Designers Square Off the Sexy vs. Classy Style

A succession of Fashion Week shows over the weekend suggested that you’d better put down that muffin, dear. There are a lot of tight leather pants on the horizon. And leggings with little
witch booties. The female behind is again in the fore of fashion, though skinny models hardly exercise the imagination. They’re like whirling toothpicks.
Learning that a discoing sex appeal has returned to the runways is a little like hearing that Barbra Streisand and Barry Gibb are reuniting. Oh, really? Alexander Wang’s collection of black biker shorts, bodysuits and motorcycle jackets with foxtail fringe — spotlighted at the Roseland Ballroom and set to the beat of “Thriller” — was surprisingly old-hat. Mr. Wang won the top young designer awards last year, including the CFDA/Vogue Fund prize.

He was not alone in having a belated epiphany that sex sells, though who can tell these days? Maybe Lisa Mayock and Sophie Buhai, the designers of Vena Cava, were bored with the sweet, dusky vintage looks that first brought them attention. Fair enough. But if studded tops, cutout minidresses and metallic fringe give their fall clothes a harder look, the choices aren’t interesting enough to distinguish the label. The choices, in fact, seemed wholly arbitrary.

Camilla Staerk, a Danish designer with a downtown base (she opened a shop last year on Mulberry Street), refined her tough-girl aesthetic by treating leather in a way that was both sleek and elegant. Adding black lace gave the outfits that push-pull quality. Ms. Staerk, who said she was inspired by the photographs of Robert Mapplethorpe, showed only a dozen looks, including a long, reedy trench coat in mannish gray wool tweed with leather insets. What was underneath? Did it matter? She makes you wonder about the woman.

Although Mr. Wang had some interesting jackets that looked sharply whittled down, with half-open backs, the heavy-handed styling made you not notice them and then finally not care. In some respects the collection seemed under the spell of Riccardo Tisci at Givenchy — not only his hard-edged chic but also the way he mentally Photoshops styles from the past into something saleable of his own.

The looming influence at Ohne Titel, another relatively new label, was Rick Owens. It was hard to ignore that the cropped, asymmetrical jackets and choppy furs are styles associated with Mr. Owens. Still, many of the form-fitting knit dresses — in a kind of raw patchwork of drab tones — were undeniably appealing, as was the streamlined effect of wearing a little zippered jacket over a matching dress. You’ll have to decide if there is too much eau de Owens.

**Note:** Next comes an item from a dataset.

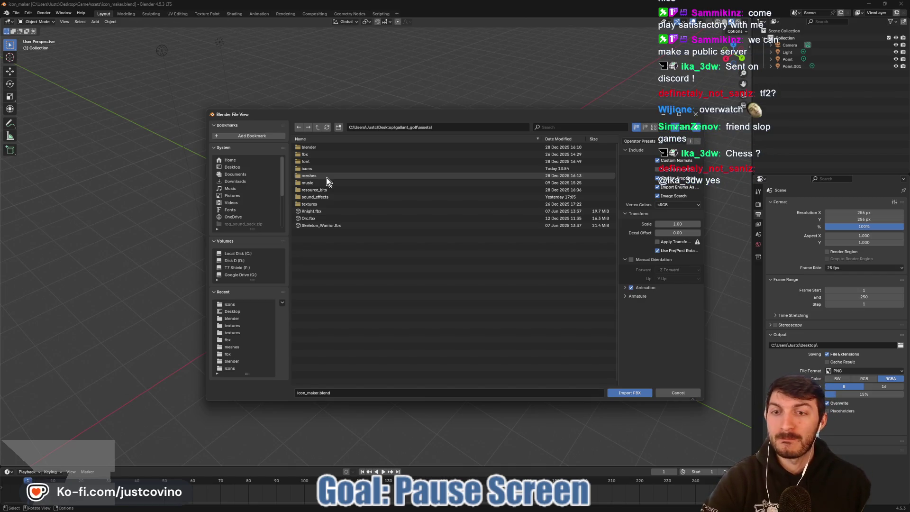
pyautogui.doubleClick(316, 148)
pyautogui.click(678, 393)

Despite the number of foreign-born designers showing in New York, they manage to produce little variation in the prototypical woman: she’s either good or she’s bad. Jason Wu, who became famous overnight for his white inaugural gown for Michelle Obama, placed little tiaras on his models, their hair center-parted and their cheeks rosy. His women are resolutely good, with taste — rather than sex appeal — reflected in the checked wool jackets, a lapis blue sheath scattered with French knots, and a gray microcheck cashmere dress with black embroidered cap sleeves.

Mr. Wu has an eye for unusual fabrics and prints, and a light hand with construction. Those are his strengths. Without exactly duplicating the look of Oscar de la Renta, his clothes make you think of that style. This is not a negative quality; Mr. Wu’s designs seem reality-tested. But they don’t make an impression on your memory. No bad qualities show, but neither does anything stand out.

“The thinking man’s sex symbol” is how Prabal Gurung, a former assistant at Bill Blass, described his ideal woman. Before you knuckle down to Sartre, let’s just say that Mr. Gurung, a native of Nepal, has an unabashed fondness for early Saint Laurent. This registered in the cut of his trousers, his use of transparency and masculine tailoring, and his dramatic blouses. “Saint Laurent was all I knew in Nepal,” Mr. Gurung said.

That sounds like a title for a short story. It would go something like: New designer cuts through muddle and makes good sophisticated clothes.